A6 - High Fidelity

“Is it wrong, wanting to be at home with your record collection? It’s not like collecting records is like collecting stamps, or beermats, or antique thimbles. There’s a whole world in here (…)”

― Nick Hornby, High Fidelity

Objectives

Learning the dataset and the basics of Spark

Dataset

We are using a dataset based on the metadata in the Million Song Dataset. The data can be found here:

Million Songs Subset Metadata (CSV)
Million Songs Full Dataset Metadata (CSV)

Use the subset for development and testing. Use the full dataset for your final submission.

Description of the dataset can be found here. Watch out for dirty data!

Functional requirements

Write a Spark program that retrieves:

number of distinct songs, artists, and albums
top 5 loudest songs
top 5 longest songs
top 5 fastest songs
top 5 most familiar artists
top 5 hottest songs
top 5 hottest artists
top 5 hottest genres (mean artists hotness in artist_term)
top 5 most popular keys (must have confidence > 0.7)
top 5 most prolific artists (include ex-equo items, if any)
top 5 most common words in song titles (excluding articles, prepositions, conjunctions)

Evaluate your solution using your a local machine. Optionally evaluate your solution using AWS.

Write a report discussing the results and the performance results. Pay attention to how the data and operations impact performance.
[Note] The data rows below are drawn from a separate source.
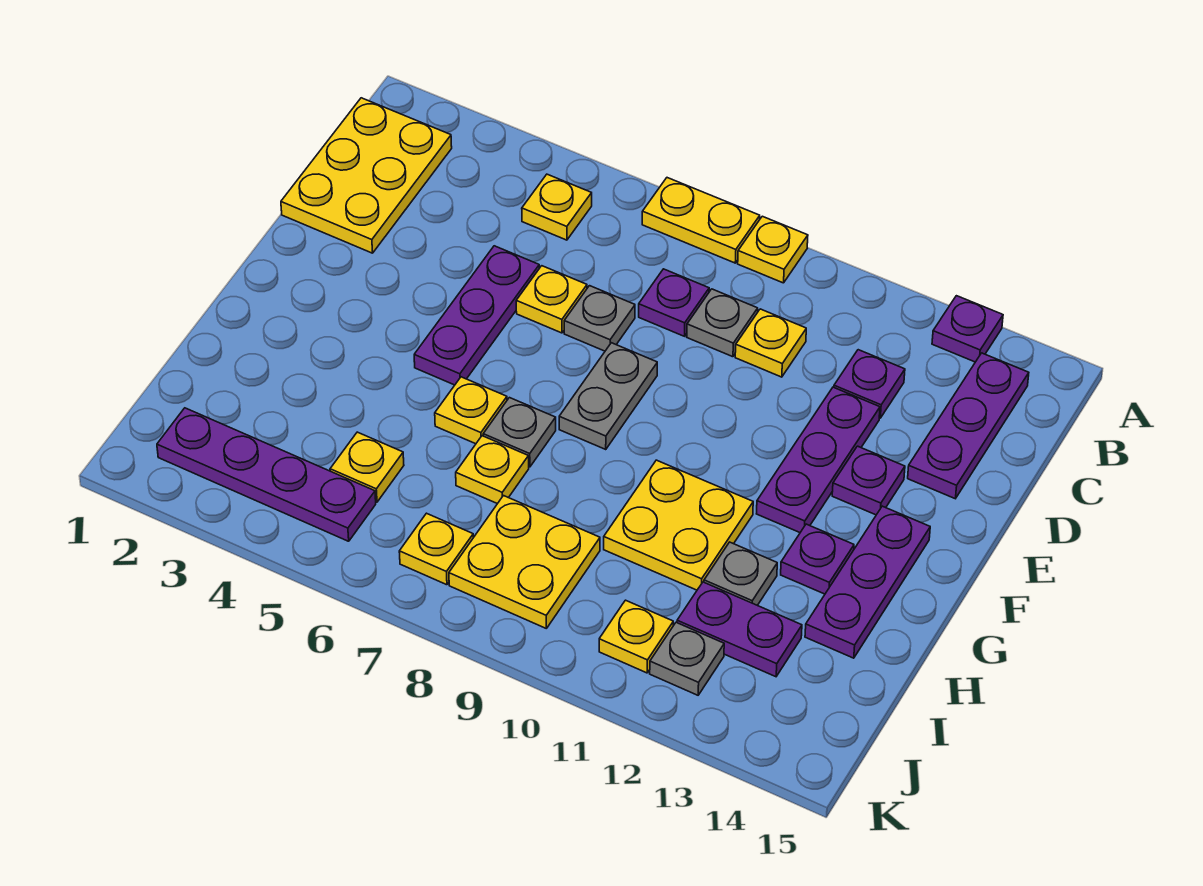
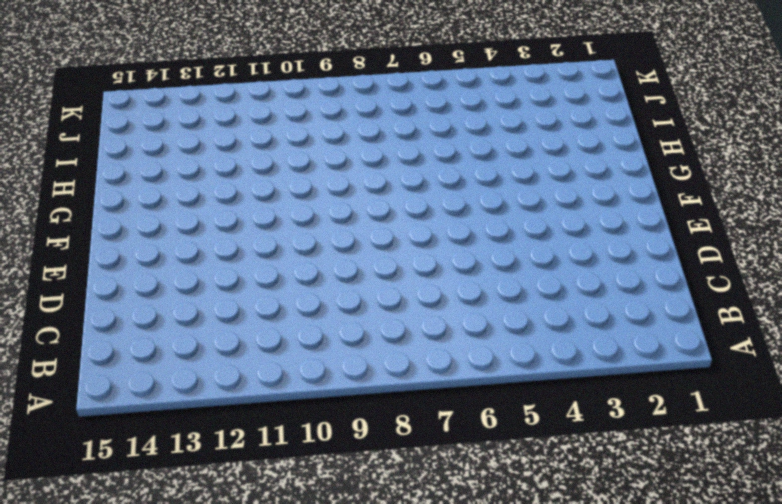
none -> yellow 1x2 plate [642,178,760,263]
none -> yellow 1x1 plate [738,216,808,283]
none -> purple 1x1 plate [932,296,1003,362]
none -> yellow 2x3 plate [281,98,452,253]

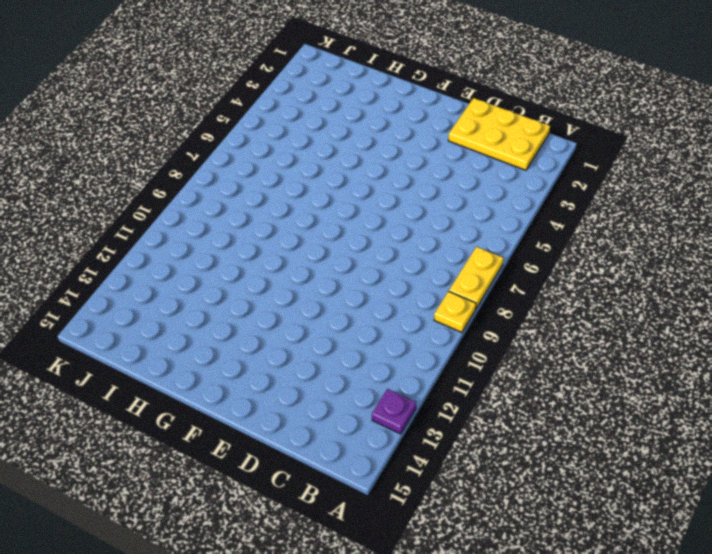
none -> yellow 1x1 plate [522,174,592,240]
none -> purple 1x3 plate [908,353,1029,499]
none -> purple 1x1 plate [639,269,709,336]
none -> grey 1x1 plate [687,289,758,357]

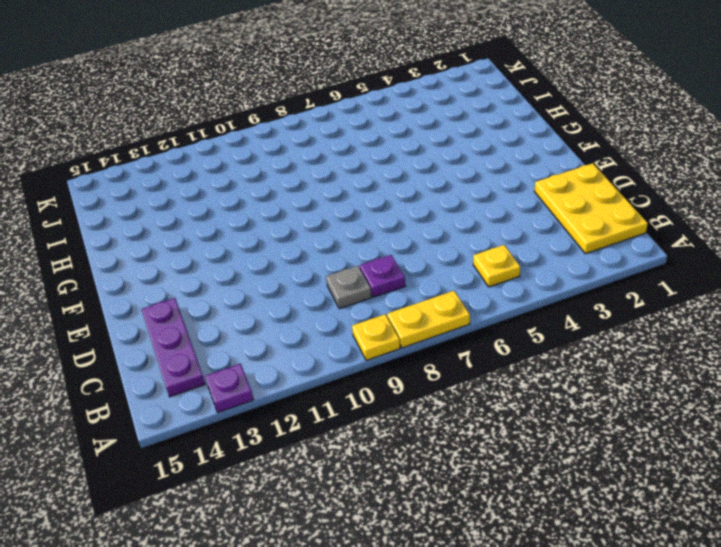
none -> yellow 1x1 plate [735,309,806,377]
none -> purple 1x1 plate [834,350,905,418]
none -> purple 1x3 plate [414,246,539,385]
none -> yellow 1x1 plate [516,266,587,333]

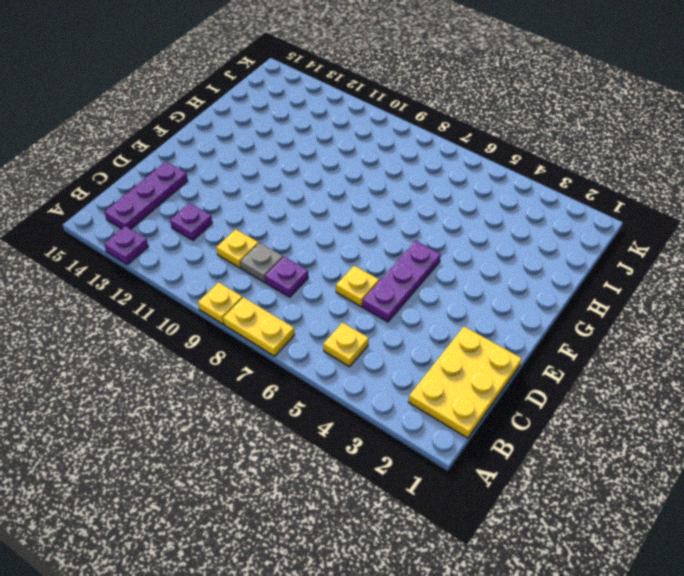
none -> grey 1x1 plate [564,286,635,351]
none -> purple 1x3 plate [757,387,880,532]
none -> grey 1x2 plate [559,343,657,449]
none -> purple 1x1 plate [832,446,905,515]

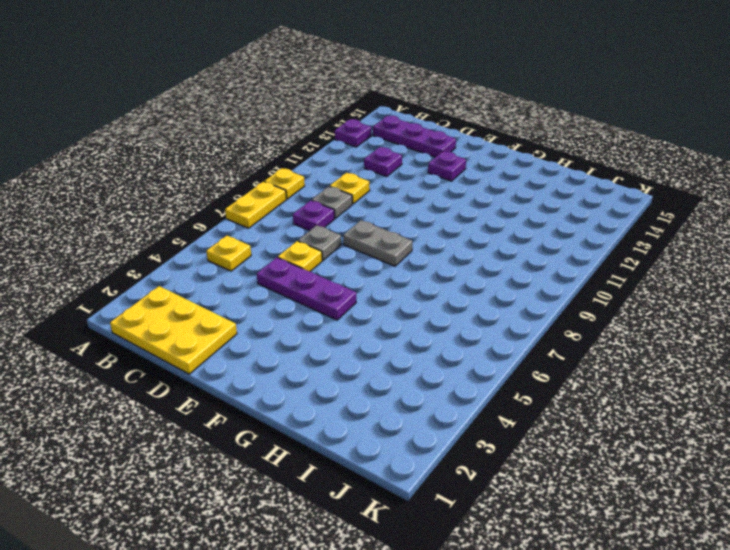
none -> purple 1x3 plate [757,387,880,532]
none -> purple 1x3 plate [805,506,930,658]
none -> yellow 1x1 plate [435,377,507,444]
none -> grey 1x1 plate [483,398,556,467]

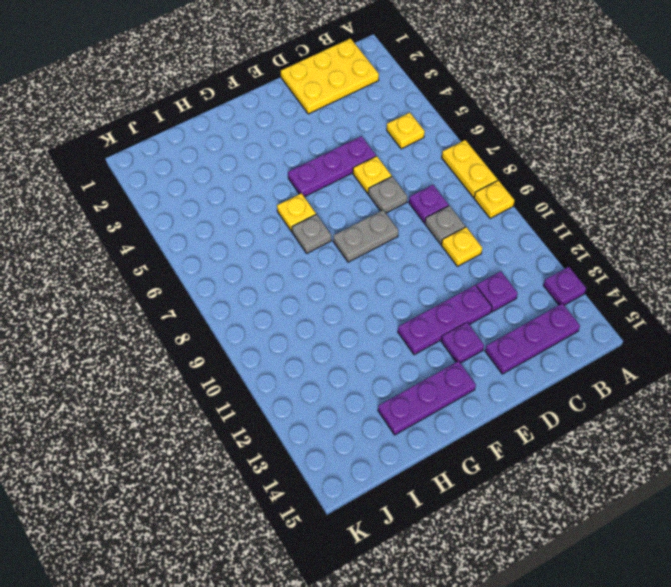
none -> yellow 2x2 plate [604,460,753,590]
none -> purple 1x1 plate [781,524,854,594]
none -> yellow 1x1 plate [456,436,529,504]
none -> grey 1x1 plate [704,542,777,605]

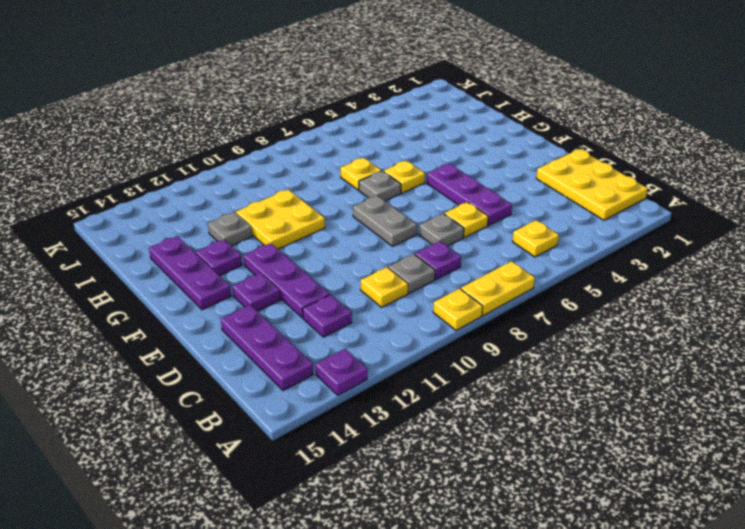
none -> yellow 1x1 plate [330,432,404,502]
none -> yellow 2x2 plate [449,496,600,629]
none -> purple 1x2 plate [677,582,802,677]
none -> purple 1x4 plate [157,408,376,541]

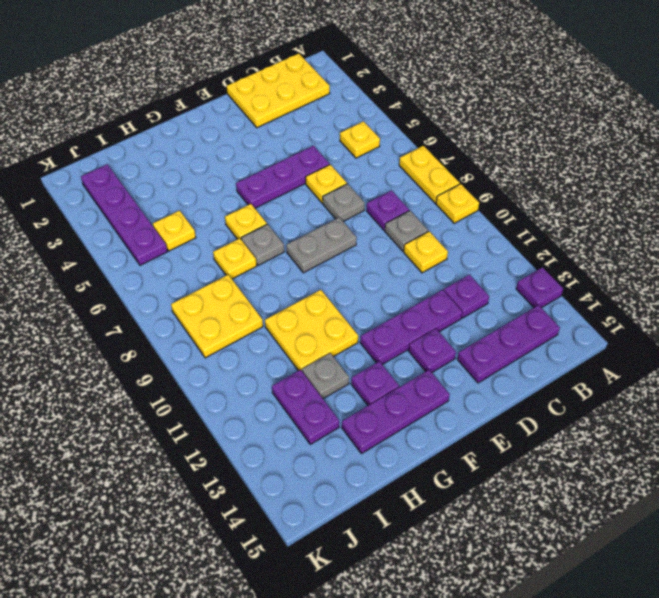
none -> yellow 1x1 plate [399,513,473,585]
none -> yellow 1x1 plate [599,600,673,673]
none -> grey 1x1 plate [650,622,724,695]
Non-functional requirements

Assignment is performed in groups of 2 (assigned by TA). Authors are clearly marked on all deliverables.

Required files:

src/ (directory containing the sources of the implementation)
README.md (Markdown file containing the description of the implementations)
Makefile
report.Rmd (The report as described in the previous section)
report.pdf (A PDF rendering of report.Rmd)
input/ (A directory containing sample input files; please gzip all text files to save space)

Provide a Makefile with the following rules:

build builds all the implementations
run runs the variants
report generates the reports
all build, run, and report

Prepare the report in R Markdown and generate a PDF.

Extra credit

It is possible to get extra credit for the assignment by providing a complete Hadoop implementation of this assignment and comparing the performance of the two solutions.